* ASSIGNMENT *
Go to the line containing "a.s., | ©OpenStreetMap" in the records below and print it and every following line exactly, on through the line containing "Top 10 míst v Istanbulu", then stop.
===== RECORD EXCERPTS
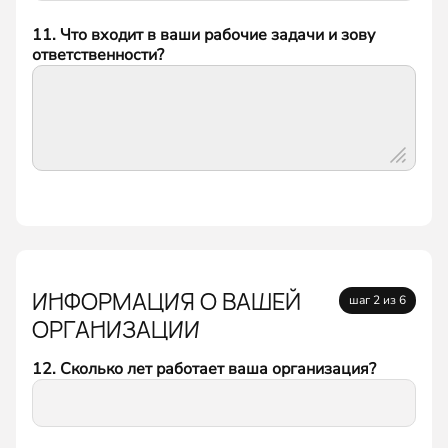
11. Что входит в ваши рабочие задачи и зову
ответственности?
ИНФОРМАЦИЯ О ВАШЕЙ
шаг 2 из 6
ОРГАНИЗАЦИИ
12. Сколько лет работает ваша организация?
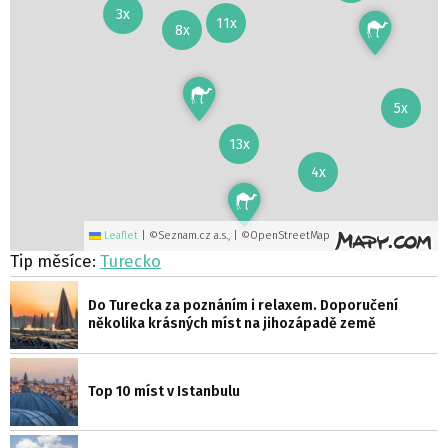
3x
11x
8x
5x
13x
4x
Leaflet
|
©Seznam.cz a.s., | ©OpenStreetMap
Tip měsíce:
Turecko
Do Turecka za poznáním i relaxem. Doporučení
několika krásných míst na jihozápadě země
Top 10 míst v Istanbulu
==========
===== RECORD EXCERPTS
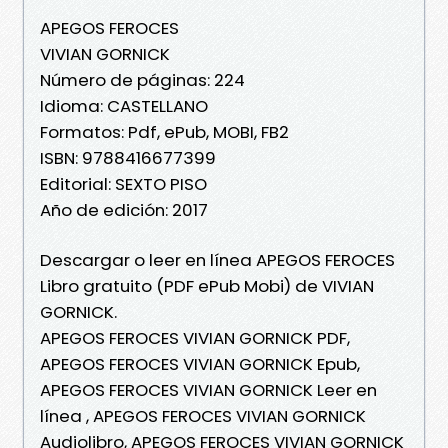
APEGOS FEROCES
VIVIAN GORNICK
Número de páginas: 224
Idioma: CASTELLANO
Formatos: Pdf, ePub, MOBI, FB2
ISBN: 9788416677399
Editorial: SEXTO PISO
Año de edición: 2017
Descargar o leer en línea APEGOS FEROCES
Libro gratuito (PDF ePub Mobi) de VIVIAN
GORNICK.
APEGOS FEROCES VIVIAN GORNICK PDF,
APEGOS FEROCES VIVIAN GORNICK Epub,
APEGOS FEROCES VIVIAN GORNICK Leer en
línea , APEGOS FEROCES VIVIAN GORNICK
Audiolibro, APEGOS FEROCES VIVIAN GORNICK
==========
* RESPONSE TO THIS EXERCISE *
©Seznam.cz a.s., | ©OpenStreetMap
Tip měsíce:
Turecko
Do Turecka za poznáním i relaxem. Doporučení
několika krásných míst na jihozápadě země
Top 10 míst v Istanbulu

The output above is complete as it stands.